▶ _THE PROBLEM_: The lines below that include the word "click" are to be reported.

▶ _SOURCE DATA_:
*-*-*
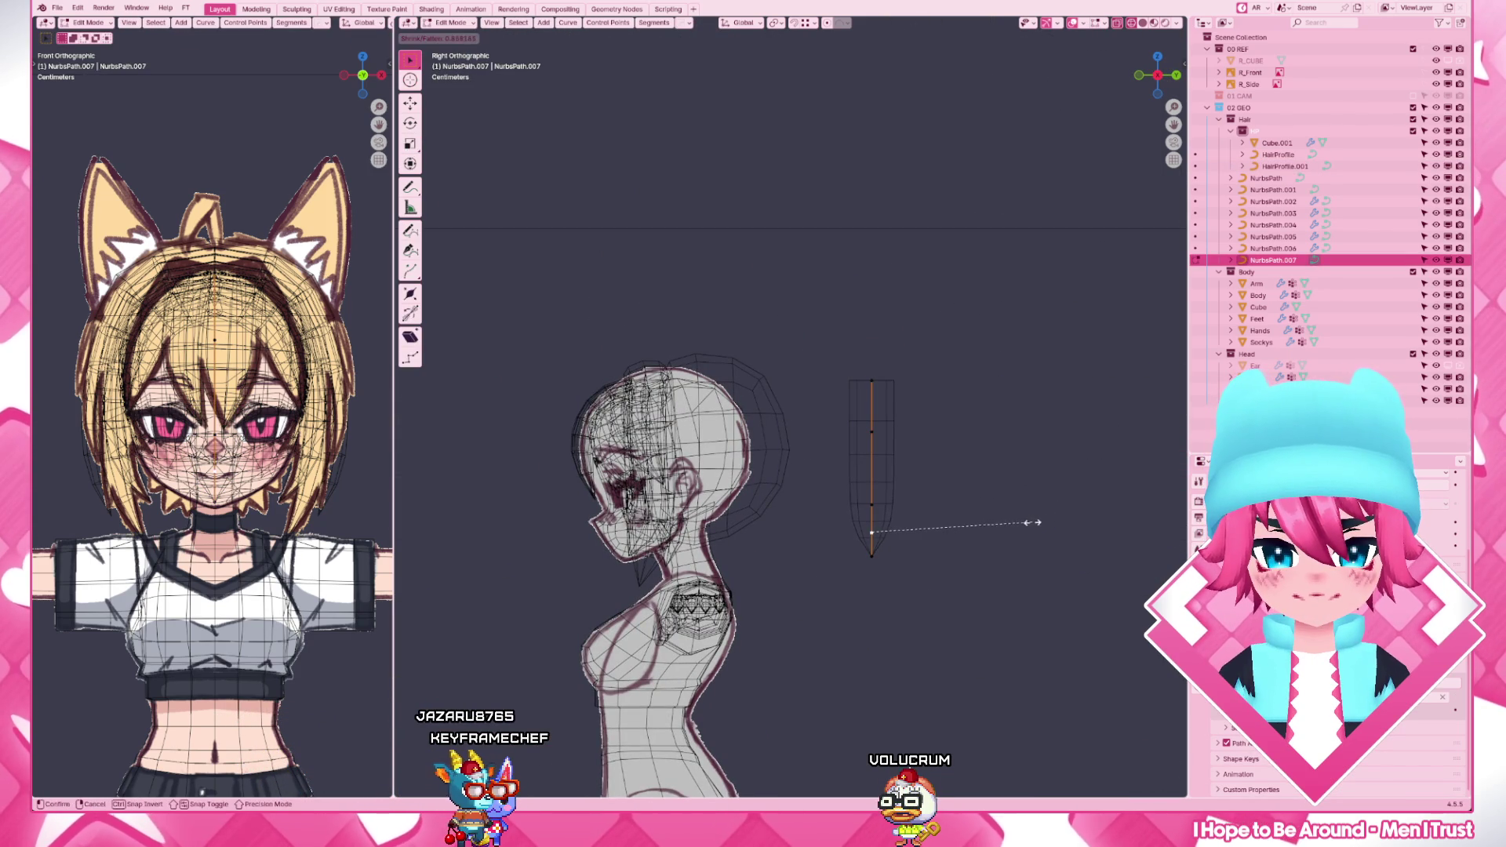
click(1030, 526)
key(e)
click(942, 591)
click(871, 437)
- Move the upper points with proportional editing so the strand arches into a curl
key(g)
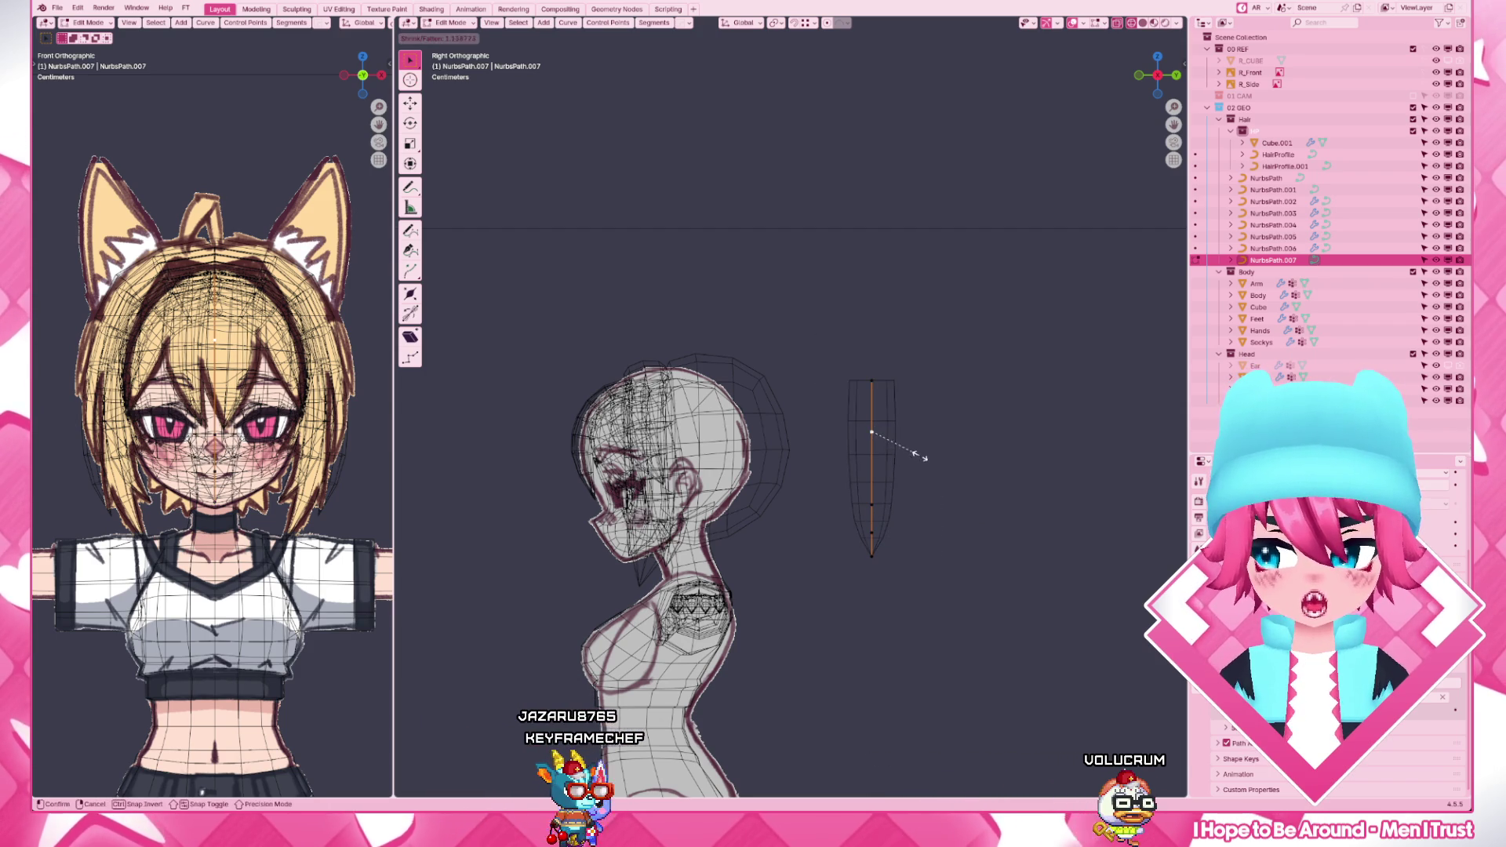
click(918, 457)
key(g)
click(926, 455)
*-*-*
▶ _OUTPUT FOR THIS TASK_:
click(1030, 526)
click(942, 591)
click(871, 437)
click(918, 457)
click(926, 455)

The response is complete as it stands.